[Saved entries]
————

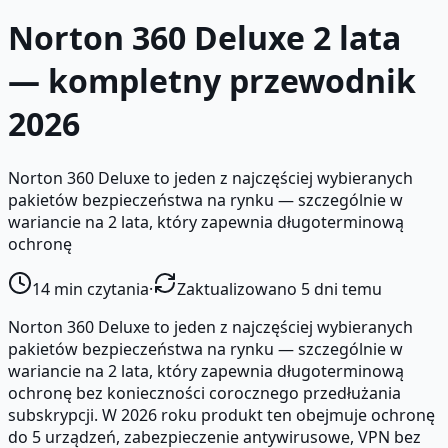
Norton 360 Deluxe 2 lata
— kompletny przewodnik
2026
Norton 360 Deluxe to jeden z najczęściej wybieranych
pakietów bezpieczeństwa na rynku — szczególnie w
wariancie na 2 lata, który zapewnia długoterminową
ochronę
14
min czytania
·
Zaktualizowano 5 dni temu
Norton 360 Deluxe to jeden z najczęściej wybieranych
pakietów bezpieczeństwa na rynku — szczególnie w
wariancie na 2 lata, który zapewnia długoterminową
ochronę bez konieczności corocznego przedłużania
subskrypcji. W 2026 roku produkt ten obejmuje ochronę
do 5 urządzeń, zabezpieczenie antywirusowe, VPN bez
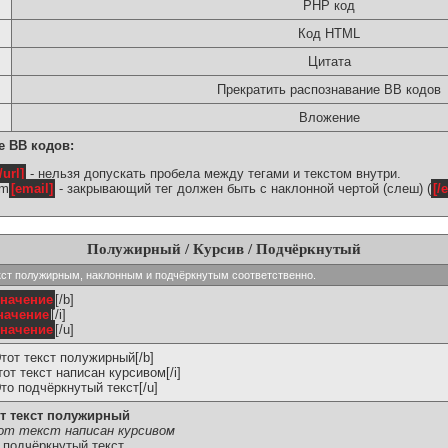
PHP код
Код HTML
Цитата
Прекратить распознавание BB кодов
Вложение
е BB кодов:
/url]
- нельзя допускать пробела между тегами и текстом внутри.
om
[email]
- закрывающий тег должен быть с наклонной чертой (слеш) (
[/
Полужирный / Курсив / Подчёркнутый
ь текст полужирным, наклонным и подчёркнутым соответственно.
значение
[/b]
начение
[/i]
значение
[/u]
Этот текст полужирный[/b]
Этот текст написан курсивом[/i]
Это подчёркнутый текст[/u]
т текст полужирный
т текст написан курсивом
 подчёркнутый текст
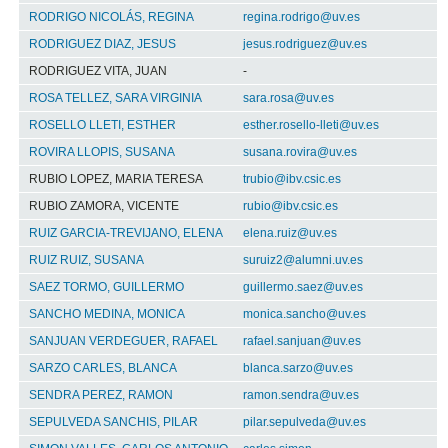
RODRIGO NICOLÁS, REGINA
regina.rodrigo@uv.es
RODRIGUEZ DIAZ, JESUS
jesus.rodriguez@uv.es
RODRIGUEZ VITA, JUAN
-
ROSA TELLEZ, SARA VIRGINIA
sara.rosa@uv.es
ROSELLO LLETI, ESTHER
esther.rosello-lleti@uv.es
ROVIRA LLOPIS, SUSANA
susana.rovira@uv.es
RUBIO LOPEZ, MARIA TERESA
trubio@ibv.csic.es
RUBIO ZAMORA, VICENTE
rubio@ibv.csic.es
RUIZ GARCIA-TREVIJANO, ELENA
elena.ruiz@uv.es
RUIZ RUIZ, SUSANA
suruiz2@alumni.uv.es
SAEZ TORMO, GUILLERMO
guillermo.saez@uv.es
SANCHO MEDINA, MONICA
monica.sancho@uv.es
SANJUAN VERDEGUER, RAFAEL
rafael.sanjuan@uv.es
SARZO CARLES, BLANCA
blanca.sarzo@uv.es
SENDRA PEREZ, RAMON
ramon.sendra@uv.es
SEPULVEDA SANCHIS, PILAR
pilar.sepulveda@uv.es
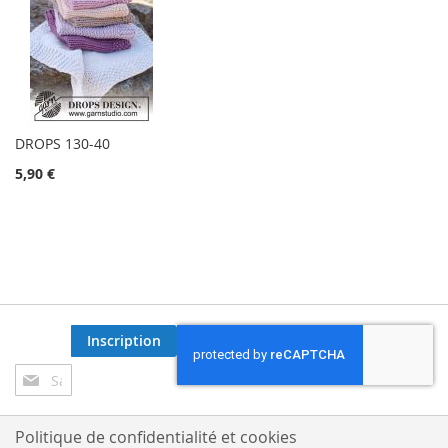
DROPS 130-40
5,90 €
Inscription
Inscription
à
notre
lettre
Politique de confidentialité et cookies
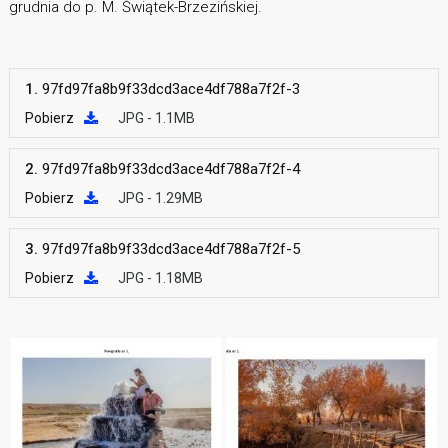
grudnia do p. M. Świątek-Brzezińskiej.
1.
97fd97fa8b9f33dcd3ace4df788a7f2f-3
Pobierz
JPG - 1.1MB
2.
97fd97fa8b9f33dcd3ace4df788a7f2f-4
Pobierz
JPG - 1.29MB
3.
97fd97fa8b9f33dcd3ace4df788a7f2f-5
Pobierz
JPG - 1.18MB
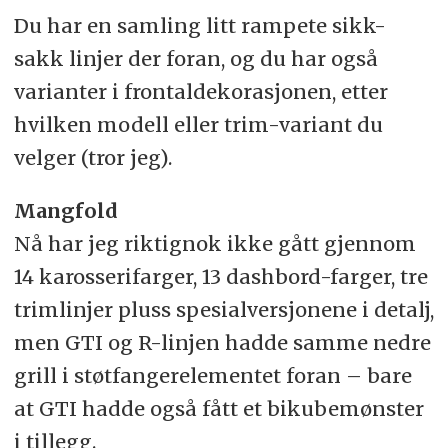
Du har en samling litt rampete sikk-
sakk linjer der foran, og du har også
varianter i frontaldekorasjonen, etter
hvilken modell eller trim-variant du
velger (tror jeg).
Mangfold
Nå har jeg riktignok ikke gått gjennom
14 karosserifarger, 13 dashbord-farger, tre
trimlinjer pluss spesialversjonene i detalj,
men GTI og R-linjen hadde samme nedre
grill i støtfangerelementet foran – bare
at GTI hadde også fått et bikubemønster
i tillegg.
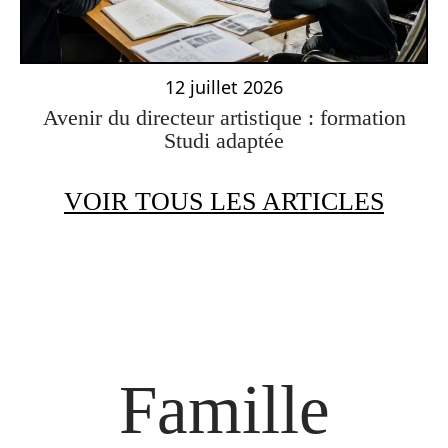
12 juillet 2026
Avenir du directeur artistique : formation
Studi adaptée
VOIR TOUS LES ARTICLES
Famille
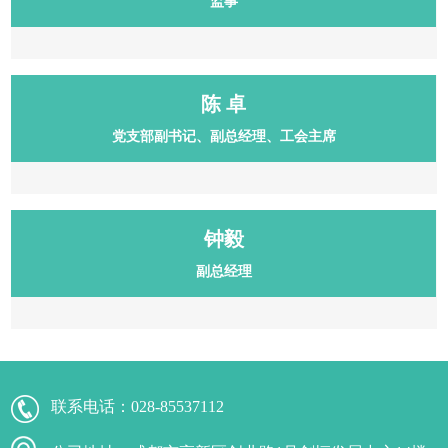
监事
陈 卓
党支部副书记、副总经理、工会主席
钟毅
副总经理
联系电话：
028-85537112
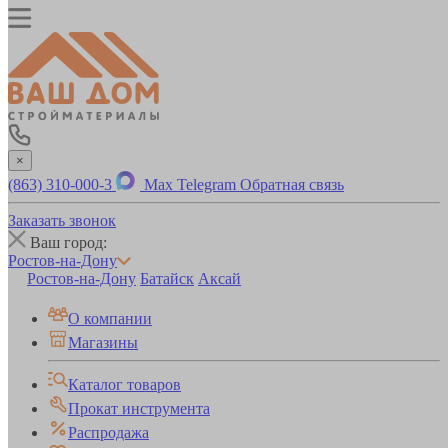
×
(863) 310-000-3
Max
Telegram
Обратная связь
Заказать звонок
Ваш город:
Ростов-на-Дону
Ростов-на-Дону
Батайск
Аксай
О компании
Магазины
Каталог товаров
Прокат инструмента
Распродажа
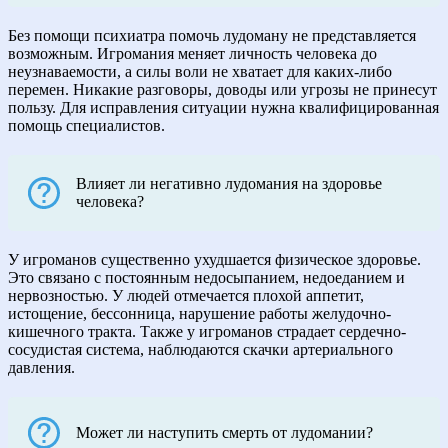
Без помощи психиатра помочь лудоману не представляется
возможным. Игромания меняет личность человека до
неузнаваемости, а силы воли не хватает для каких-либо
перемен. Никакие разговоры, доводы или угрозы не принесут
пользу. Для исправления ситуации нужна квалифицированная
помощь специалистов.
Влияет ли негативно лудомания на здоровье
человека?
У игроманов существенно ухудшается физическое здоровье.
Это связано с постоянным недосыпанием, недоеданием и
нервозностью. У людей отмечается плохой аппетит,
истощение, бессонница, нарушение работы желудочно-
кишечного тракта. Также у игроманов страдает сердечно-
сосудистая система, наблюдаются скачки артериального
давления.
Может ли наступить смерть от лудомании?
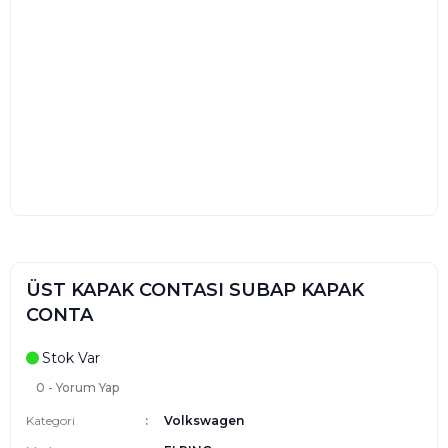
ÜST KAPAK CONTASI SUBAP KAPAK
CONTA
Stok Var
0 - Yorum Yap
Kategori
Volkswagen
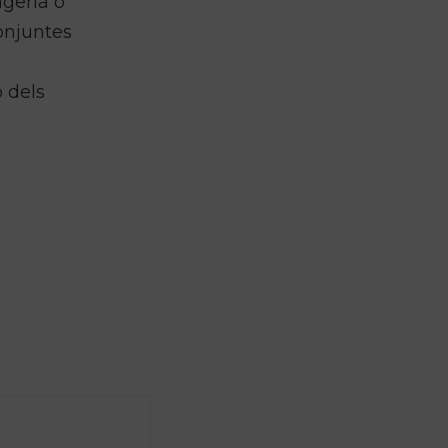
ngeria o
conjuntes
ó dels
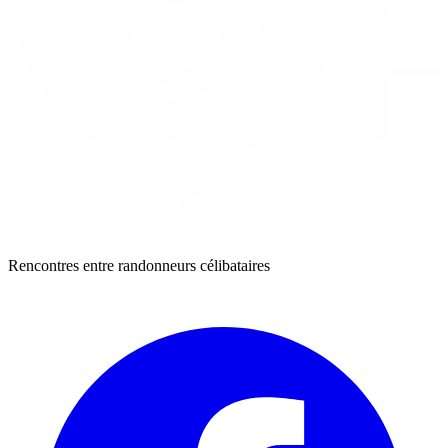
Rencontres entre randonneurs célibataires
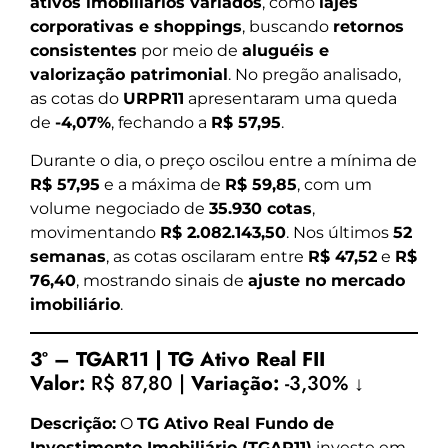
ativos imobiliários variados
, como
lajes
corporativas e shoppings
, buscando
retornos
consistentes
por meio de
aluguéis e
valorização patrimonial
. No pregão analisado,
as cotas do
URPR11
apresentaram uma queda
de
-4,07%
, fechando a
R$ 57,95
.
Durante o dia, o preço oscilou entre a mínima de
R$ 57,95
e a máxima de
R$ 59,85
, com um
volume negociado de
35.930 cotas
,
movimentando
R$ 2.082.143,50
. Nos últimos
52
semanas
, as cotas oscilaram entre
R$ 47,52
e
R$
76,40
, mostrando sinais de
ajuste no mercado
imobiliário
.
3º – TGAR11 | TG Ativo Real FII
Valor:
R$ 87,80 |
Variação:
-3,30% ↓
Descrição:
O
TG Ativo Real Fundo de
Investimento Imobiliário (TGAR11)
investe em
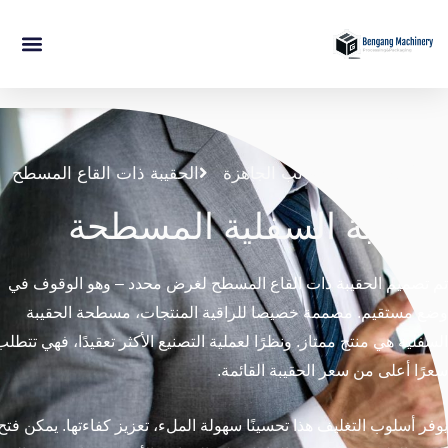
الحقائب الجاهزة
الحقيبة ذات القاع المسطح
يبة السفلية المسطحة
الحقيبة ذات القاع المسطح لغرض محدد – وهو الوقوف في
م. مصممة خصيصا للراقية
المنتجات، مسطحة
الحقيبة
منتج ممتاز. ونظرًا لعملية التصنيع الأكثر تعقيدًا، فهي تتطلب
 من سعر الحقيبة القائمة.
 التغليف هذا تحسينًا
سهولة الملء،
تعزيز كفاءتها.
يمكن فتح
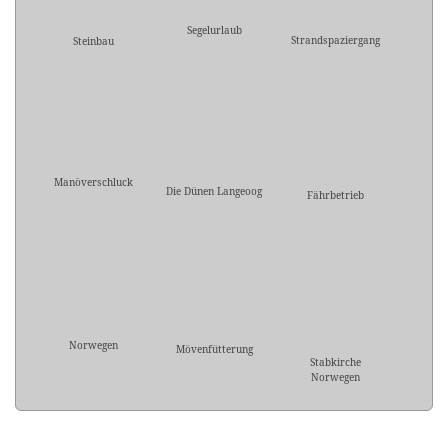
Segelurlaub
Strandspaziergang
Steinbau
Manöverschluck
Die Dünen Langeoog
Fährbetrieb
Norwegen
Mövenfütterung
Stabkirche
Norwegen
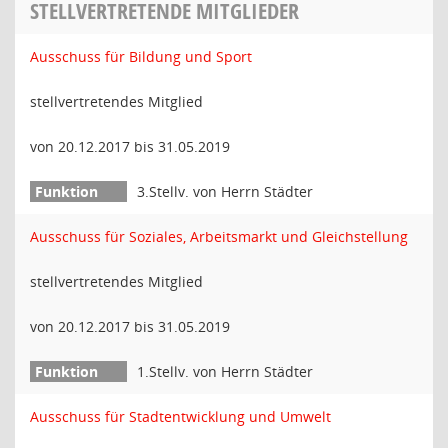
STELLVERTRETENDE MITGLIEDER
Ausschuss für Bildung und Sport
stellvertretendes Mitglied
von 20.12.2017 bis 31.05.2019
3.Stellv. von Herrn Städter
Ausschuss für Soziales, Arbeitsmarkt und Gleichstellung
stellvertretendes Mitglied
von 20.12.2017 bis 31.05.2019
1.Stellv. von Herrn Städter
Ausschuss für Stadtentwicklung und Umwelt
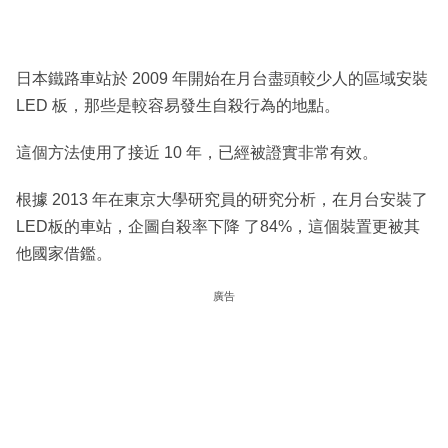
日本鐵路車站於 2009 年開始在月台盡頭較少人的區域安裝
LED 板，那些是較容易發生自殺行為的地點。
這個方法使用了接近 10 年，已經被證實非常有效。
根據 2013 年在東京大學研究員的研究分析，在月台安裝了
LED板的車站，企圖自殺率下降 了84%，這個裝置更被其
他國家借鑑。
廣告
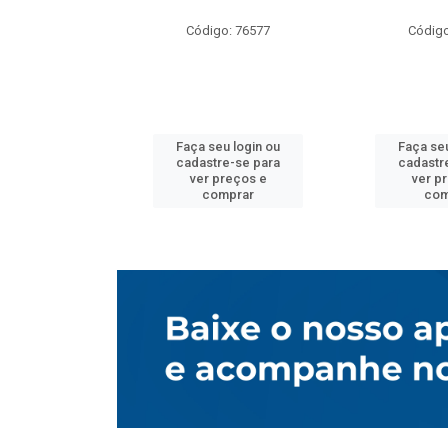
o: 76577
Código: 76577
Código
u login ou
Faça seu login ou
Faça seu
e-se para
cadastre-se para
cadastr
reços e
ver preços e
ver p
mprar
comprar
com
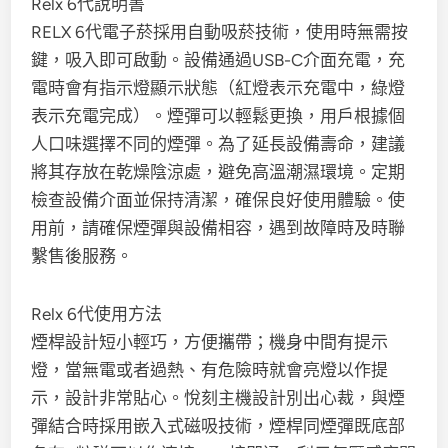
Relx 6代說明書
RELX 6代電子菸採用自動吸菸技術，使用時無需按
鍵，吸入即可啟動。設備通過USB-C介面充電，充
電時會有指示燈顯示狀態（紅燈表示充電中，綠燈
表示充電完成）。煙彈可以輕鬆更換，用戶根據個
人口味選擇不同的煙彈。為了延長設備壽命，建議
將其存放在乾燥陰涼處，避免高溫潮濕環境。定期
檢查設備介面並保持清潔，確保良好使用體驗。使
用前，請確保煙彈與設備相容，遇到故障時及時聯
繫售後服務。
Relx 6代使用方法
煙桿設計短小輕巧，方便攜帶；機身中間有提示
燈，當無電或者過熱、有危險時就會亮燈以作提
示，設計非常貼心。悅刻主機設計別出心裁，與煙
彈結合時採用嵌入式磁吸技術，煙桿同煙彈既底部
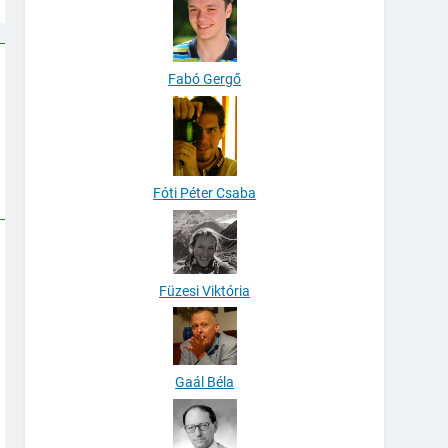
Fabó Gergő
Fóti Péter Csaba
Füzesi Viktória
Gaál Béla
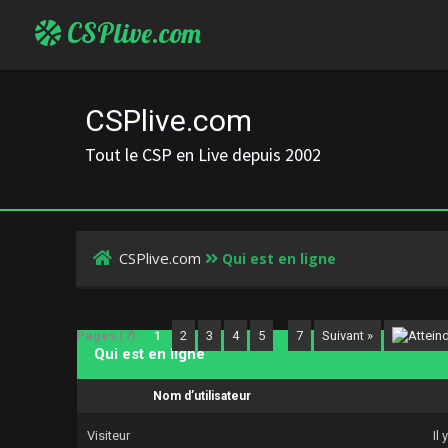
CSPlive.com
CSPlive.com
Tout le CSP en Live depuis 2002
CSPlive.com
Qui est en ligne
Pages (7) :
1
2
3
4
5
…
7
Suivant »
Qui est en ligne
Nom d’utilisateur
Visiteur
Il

————

### Activity:
Rewrite the lines of the saved entries from the line containing "grudnia do p. M. Świątek-Brzezińskiej." to the line containing "JPG - 1.18MB" as a numbered list, leaving out any blank lines.

### Response area:
1. grudnia do p. M. Świątek-Brzezińskiej.
2. 1.
3. 97fd97fa8b9f33dcd3ace4df788a7f2f-3
4. Pobierz
5. JPG - 1.1MB
6. 2.
7. 97fd97fa8b9f33dcd3ace4df788a7f2f-4
8. Pobierz
9. JPG - 1.29MB
10. 3.
11. 97fd97fa8b9f33dcd3ace4df788a7f2f-5
12. Pobierz
13. JPG - 1.18MB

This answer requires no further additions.